6,000 organisations scanned as UK vulnerability monitoring service cuts unresolved flaws by 75%

The UK government announced that its new Vulnerability Monitoring Service (VMS), a centralized platform continuously scanning internet-facing public sector systems for known weaknesses, has sharply reduced the time to fix serious flaws and the backlog of unresolved issues.

The service, which monitors around 6,000 public sector organizations, has helped cut unresolved security issues by roughly 75% and reduced the median time to fix critical vulnerabilities from about 50 days to approximately eight days.

Officials said the VMS detects around 1,000 different types of weaknesses each month and provides specific guidance to agencies on how to remediate them. Alongside this capability, the government is launching a dedicated “Cyber Profession” initiative to recruit, train, and retain cybersecurity experts, including a Cyber Resourcing Hub and a Cyber Academy to support long-term defensive capabilities across the public sector.

The UK government said these efforts are designed to protect public services from cyber-attacks and strengthen national cyber resilience. The announcement outlined plans for structured career pathways aligned with Cyber Security Council standards and emphasized improved detection, prioritization, and response across departments.

Denis Calderone, CTO, Suzu Labs:

   “Scanning 6,000 public sector organizations and cutting DNS fix times from 50 days to 8 is genuinely good news. Find it, assign it, track it, close it. That’s how vulnerability management should work. Worth noting though that the 84% number is specifically for domain-related issues. Other vulnerability types went from 53 days to 32, so closer to a 40% improvement. Still real progress, just not quite as dramatic.

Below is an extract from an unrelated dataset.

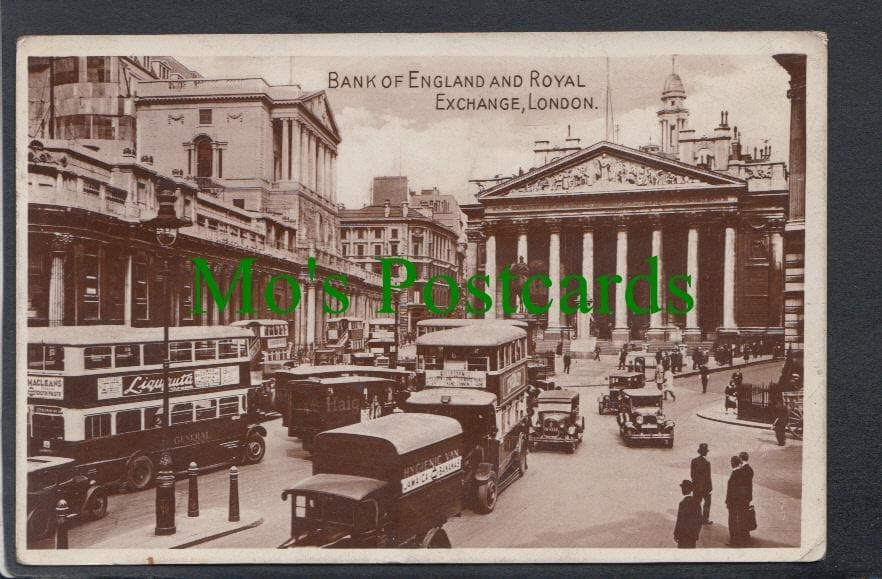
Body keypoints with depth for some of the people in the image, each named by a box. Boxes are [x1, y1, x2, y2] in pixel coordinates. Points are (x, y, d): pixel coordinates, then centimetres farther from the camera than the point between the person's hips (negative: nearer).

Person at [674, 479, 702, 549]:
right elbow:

   “The part that should give everyone pause is that these vulnerabilities were sitting across the public sector for years and nobody knew. NHS trusts, legal aid, ambulance services. Turning on a scanner and finding this much is a win, absolutely, but it also tells you just how blind these organizations were before. You can’t fix what you can’t see.

   “And this is why it kind of bugs me that the government exempted itself from the Cyber Security and Resilience Bill it’s putting on the private sector. You have to wonder what the numbers would look like if they pointed these same scanners at their own departments with actual legal obligations behind them.”

Rajeev Raghunarayan, Head of GTM, Averlon:

   “Reducing median remediation time from roughly 50 days to single digits across thousands of public sector organizations is meaningful progress. It shows that when vulnerability management is treated as an operational priority, measurable improvements follow.

   “At the same time, modern attack cycles move quickly. Even an eight-day exposure window can be significant. The real takeaway is not improved scanning alone, but operational follow through. Most organizations already have visibility into weaknesses. The challenge is translating findings into prioritized, accountable remediation and consistently shrinking the time between discovery and fix.”

Noelle Murata, Sr. Security Engineer, Xcape, Inc.:

   “The UK government’s implementation of the Vulnerability Monitoring Service (VMS) marks a significant move from reactive patching to proactive, centralized security management for 6,000 public sector organizations. This initiative drastically reduces the average time to fix critical vulnerabilities from fifty days to just eight, effectively eliminating the window of opportunity that state-sponsored attackers and ransomware groups exploit for initial access. The focus on DNS vulnerabilities is a key strategic choice, as these frequently overlooked misconfigurations are the main method used for covert redirection and data interception.

   “Complementing this technical solution is the new “Cyber Profession” initiative, which includes a Cyber Academy and a Resourcing Hub in Manchester, aiming to tackle the persistent skills shortage that has historically hindered public sector cybersecurity resilience. Crucially, the VMS approach reorients cybersecurity from a reactive “firefighting” mode to ongoing risk management. By combining this technical capacity with a structured “Cyber Profession” development program, the government is also addressing the human resource deficit that often undermines sustained resilience.

   “While scanning tools are essential, they don’t resolve vulnerabilities on their own; skilled professionals and clear accountability are what truly fix them. Other governments would benefit from observing this model. This includes mandatory, continuous scanning of Internet-facing assets, coordinated centrally but executed by individual agencies. Talent development programs that establish cybersecurity as a viable career path can close security gaps more effectively than any regulation or budget increase.

   “When governments treat patching speed as a national security metric, attackers lose their advantage: time.”

The UK government lately has been known to come up with some good ideas on the cybersecurity front. This is one of those good ideas because it forces those who are responsible for defending government networks to actually defend those networks in a way that reduces the attack surface.